L’Union européenne a dépensé €930bn ($991bn) supplémentaires en importations d’énergies fossiles durant la crise énergétique entre 2021 et 2024, selon un rapport publié par le groupe de réflexion Ember. Cette hausse porte le total des dépenses à €1.8tn ($1.92tn), alimentée par l’envolée des prix du gaz qui ont atteint €350/MWh contre €15/MWh avant la crise.
Malgré une réduction des livraisons russes, les importations de combustibles fossiles couvrent encore 58 % des besoins énergétiques de l’Union, un niveau supérieur à ceux enregistrés en Chine (24 %) ou en Inde (37 %). L’absence de diversification significative expose le marché européen à des pressions commerciales croissantes de la part de fournisseurs clés.

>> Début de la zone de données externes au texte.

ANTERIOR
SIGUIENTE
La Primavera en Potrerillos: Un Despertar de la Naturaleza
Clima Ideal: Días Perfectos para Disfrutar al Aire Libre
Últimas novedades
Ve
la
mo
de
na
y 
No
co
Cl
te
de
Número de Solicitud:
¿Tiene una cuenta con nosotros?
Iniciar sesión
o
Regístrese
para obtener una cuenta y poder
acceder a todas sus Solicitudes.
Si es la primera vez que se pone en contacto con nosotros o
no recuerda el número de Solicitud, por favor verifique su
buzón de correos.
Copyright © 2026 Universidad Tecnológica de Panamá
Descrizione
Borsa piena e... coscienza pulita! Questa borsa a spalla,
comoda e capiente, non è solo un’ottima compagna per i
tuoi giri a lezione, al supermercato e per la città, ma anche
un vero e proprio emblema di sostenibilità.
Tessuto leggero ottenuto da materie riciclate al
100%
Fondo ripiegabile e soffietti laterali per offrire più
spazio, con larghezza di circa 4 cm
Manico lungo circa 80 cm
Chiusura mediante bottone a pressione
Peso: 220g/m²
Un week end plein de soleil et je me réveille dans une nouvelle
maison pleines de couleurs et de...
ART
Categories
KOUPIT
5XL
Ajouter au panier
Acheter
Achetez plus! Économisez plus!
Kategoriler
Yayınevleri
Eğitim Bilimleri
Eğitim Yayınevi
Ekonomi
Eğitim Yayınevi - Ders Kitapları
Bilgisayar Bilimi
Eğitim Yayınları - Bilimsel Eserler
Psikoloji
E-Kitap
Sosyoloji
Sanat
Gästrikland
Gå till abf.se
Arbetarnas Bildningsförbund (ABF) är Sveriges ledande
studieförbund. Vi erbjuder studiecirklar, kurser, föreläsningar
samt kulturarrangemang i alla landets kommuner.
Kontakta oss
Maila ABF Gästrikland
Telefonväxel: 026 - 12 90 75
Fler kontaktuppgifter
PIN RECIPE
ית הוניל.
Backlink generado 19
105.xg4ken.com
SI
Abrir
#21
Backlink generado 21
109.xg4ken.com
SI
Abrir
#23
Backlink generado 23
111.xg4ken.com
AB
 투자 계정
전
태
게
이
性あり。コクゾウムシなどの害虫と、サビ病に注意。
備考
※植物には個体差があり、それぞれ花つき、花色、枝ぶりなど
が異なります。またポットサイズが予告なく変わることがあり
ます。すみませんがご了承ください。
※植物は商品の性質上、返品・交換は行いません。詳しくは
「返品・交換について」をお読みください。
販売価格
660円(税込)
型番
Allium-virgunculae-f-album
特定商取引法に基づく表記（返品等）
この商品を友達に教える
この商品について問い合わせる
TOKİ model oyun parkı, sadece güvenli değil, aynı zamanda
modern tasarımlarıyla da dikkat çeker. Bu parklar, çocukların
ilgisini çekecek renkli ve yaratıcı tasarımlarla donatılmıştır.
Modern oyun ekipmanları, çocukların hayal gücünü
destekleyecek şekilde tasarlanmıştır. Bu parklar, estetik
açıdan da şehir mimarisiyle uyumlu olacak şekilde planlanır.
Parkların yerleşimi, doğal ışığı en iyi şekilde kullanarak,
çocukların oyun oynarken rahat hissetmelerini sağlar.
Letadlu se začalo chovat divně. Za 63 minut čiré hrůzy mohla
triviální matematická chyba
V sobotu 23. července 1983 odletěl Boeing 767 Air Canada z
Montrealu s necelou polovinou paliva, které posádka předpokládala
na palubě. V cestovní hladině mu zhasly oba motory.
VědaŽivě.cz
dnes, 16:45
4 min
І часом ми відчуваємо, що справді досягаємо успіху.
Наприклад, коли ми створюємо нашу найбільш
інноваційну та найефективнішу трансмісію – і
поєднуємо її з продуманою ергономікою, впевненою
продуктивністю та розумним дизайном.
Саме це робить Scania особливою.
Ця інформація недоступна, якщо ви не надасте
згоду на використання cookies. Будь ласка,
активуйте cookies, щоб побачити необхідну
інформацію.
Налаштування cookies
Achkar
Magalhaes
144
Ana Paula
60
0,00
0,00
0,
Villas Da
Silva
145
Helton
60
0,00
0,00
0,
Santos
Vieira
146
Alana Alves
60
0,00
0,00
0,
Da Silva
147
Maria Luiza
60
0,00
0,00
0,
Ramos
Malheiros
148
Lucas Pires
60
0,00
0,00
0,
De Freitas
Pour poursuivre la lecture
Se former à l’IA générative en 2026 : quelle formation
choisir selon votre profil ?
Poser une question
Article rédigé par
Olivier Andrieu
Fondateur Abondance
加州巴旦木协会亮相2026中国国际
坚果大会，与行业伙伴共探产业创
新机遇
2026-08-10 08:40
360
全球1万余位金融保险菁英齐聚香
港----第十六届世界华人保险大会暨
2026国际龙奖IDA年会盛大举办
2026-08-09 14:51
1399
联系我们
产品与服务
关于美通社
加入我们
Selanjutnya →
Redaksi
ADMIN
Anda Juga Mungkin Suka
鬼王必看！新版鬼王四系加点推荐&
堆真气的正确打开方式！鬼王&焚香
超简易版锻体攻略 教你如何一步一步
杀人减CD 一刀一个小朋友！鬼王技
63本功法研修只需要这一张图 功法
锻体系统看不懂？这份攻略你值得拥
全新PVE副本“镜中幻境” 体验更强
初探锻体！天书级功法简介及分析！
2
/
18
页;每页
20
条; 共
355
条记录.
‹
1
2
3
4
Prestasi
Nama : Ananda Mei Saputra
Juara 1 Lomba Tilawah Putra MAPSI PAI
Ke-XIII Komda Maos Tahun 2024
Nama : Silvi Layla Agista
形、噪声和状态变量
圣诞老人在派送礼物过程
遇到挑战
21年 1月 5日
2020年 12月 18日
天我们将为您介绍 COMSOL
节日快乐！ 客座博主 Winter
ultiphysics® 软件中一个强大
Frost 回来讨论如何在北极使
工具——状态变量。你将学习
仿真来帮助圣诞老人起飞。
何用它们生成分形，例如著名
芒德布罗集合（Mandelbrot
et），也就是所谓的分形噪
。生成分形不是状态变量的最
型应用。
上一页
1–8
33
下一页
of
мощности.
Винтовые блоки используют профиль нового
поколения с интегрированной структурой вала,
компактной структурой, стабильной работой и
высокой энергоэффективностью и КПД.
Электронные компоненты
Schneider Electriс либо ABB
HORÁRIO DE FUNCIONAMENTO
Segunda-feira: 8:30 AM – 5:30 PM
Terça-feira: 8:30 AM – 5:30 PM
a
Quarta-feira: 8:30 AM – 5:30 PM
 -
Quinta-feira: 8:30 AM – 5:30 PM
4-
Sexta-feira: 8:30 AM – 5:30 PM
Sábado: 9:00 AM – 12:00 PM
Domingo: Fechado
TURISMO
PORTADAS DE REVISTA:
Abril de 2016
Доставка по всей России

Concentration des fournisseurs et pressions géopolitiques
Le rapport souligne que 81 % des importations gazières de l’UE proviennent désormais de seulement quatre fournisseurs. Les États-Unis sont devenus le principal fournisseur de pétrole et de gaz naturel liquéfié (GNL), tandis que le Qatar, cinquième fournisseur de GNL, a récemment conditionné ses livraisons à un assouplissement des normes environnementales et sociales. Cette concentration accentue le risque de manipulation du marché, notamment dans un contexte de tensions commerciales internationales.
La volatilité des prix a coûté cher aux États membres, soulignant l’impact budgétaire de la dépendance aux importations. Selon Ember, ce surcoût représente à lui seul l’équivalent de plusieurs années d’investissement dans les infrastructures de réseau et les technologies électriques.
L’électrification comme levier stratégique
Entre 2019 et 2024, le déploiement accru de l’éolien et du solaire a permis de réduire la facture énergétique de €59bn ($62.8bn), en diminuant la part des combustibles fossiles dans la production électrique. Toutefois, environ 82 % des énergies fossiles sont encore utilisées hors du secteur électrique, notamment dans les transports, le chauffage et l’industrie.
Le rapport estime que l’électrification pourrait réduire de moitié la dépendance aux importations fossiles d’ici 2040, à condition d’accélérer le déploiement de technologies déjà disponibles. Actuellement, 22 % de la consommation énergétique de l’Union est électrifiée, contre 28 % en Chine. Des pays comme la Norvège (47 %) ou la Suède (33 %) illustrent le potentiel encore inexploité.
Disparités nationales et sectorielles
Les données révèlent de fortes disparités à l’échelle européenne. En matière de consommation résidentielle, l’électrification varie de 12 % en Pologne à 48 % en Suède. Dans l’industrie sidérurgique, la part atteint 57 % en France contre 18 % en Slovaquie. Ces écarts traduisent à la fois des différences d’infrastructure, de politiques nationales et d’accès aux technologies.
Le rapport met en évidence le besoin d’une approche coordonnée pour développer des réseaux capables de soutenir une électrification massive. Cette stratégie pourrait atténuer les risques économiques à long terme liés à la volatilité des marchés fossiles et à la concentration des fournisseurs internationaux.